Investopedia defines the rule of 72 as a rule stating that in order to find the number of years required to double your money at a given interest rate, you divide the compound return into 72. The result is the approximate number of years that it will take for your investment to double.
Given that definition let’s look at the money working for you in your savings account at an astounding 0.1% interest. 72/0.1 = 720. That’s 720 Real Estate Purchase Agreement California years before your money doubles. You’d have to send your great, great, great, great, great, great x 15 Granddaughter by to pick up your check.
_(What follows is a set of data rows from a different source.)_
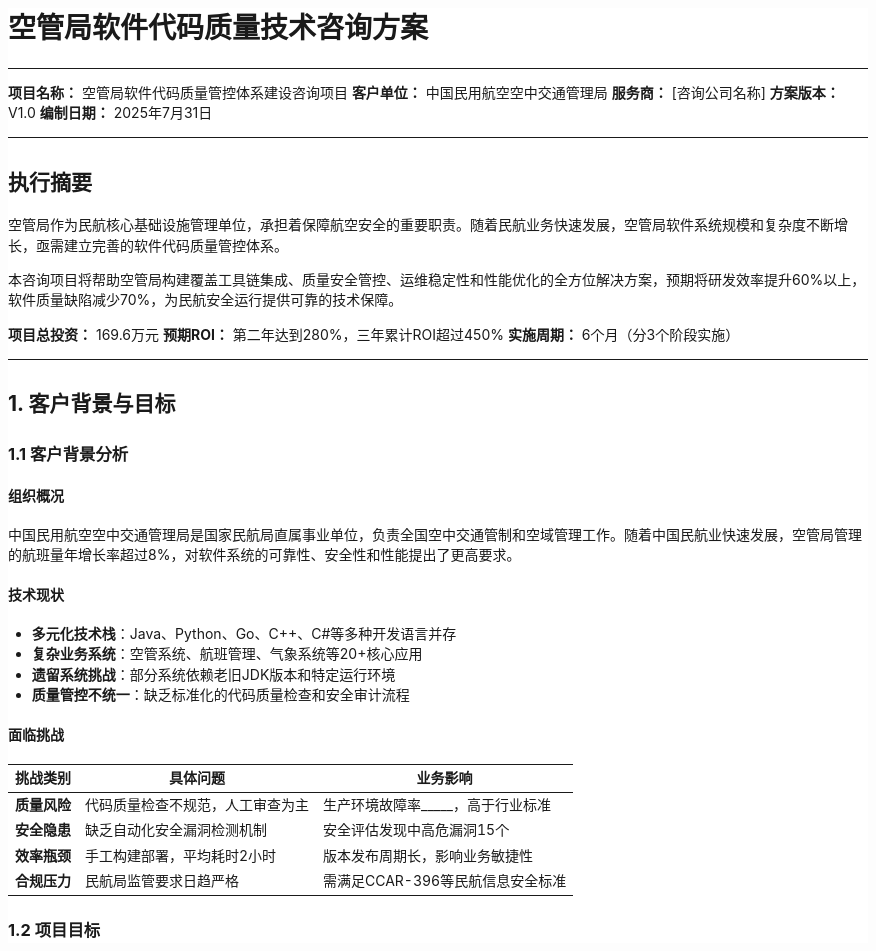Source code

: # 空管局软件代码质量技术咨询方案

---

**项目名称：** 空管局软件代码质量管控体系建设咨询项目
**客户单位：** 中国民用航空空中交通管理局
**服务商：** [咨询公司名称]
**方案版本：** V1.0
**编制日期：** 2025年7月31日

---

## 执行摘要

空管局作为民航核心基础设施管理单位，承担着保障航空安全的重要职责。随着民航业务快速发展，空管局软件系统规模和复杂度不断增长，亟需建立完善的软件代码质量管控体系。

本咨询项目将帮助空管局构建覆盖工具链集成、质量安全管控、运维稳定性和性能优化的全方位解决方案，预期将研发效率提升60%以上，软件质量缺陷减少70%，为民航安全运行提供可靠的技术保障。

**项目总投资：** 169.6万元
**预期ROI：** 第二年达到280%，三年累计ROI超过450%
**实施周期：** 6个月（分3个阶段实施）

---

## 1. 客户背景与目标

### 1.1 客户背景分析

#### 组织概况

中国民用航空空中交通管理局是国家民航局直属事业单位，负责全国空中交通管制和空域管理工作。随着中国民航业快速发展，空管局管理的航班量年增长率超过8%，对软件系统的可靠性、安全性和性能提出了更高要求。

#### 技术现状

- **多元化技术栈**：Java、Python、Go、C++、C#等多种开发语言并存
- **复杂业务系统**：空管系统、航班管理、气象系统等20+核心应用
- **遗留系统挑战**：部分系统依赖老旧JDK版本和特定运行环境
- **质量管控不统一**：缺乏标准化的代码质量检查和安全审计流程

#### 面临挑战

| 挑战类别           | 具体问题                         | 业务影响                          |
| ------------------ | -------------------------------- | --------------------------------- |
| **质量风险** | 代码质量检查不规范，人工审查为主 | 生产环境故障率_____，高于行业标准 |
| **安全隐患** | 缺乏自动化安全漏洞检测机制       | 安全评估发现中高危漏洞15个        |
| **效率瓶颈** | 手工构建部署，平均耗时2小时      | 版本发布周期长，影响业务敏捷性    |
| **合规压力** | 民航局监管要求日趋严格           | 需满足CCAR-396等民航信息安全标准  |

### 1.2 项目目标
What about the money working for you in your high yield Large Cap mutual fund, highly recommended by CNN Money, at a staggering 1.91% (let’s round it 2% to make the math easy) return rate. 72/2 = 36. That’s 36 years before your money doubles. Let me tell you, a lot better than 720 years but still a long time when you considered wealthy people constantly put their money in vehicles that provide 10% or more of a return. 72/10 = 7.2. Here’s the secret: having your money double every 7 years or less (investments with > 10% return) is how you live the rest of your life like most people can’t.
Where can you find investments boasting of 10% or greater in returns you ask? All over. The two most popular sources: the stock market, and real estate. My favorite… Commercial Real Estate. Whatever your vehicle, talk to a Registered Investment Advisor (RIA) to accurately gauge the risk. You’ve been enlightened. Invest wisely my friends.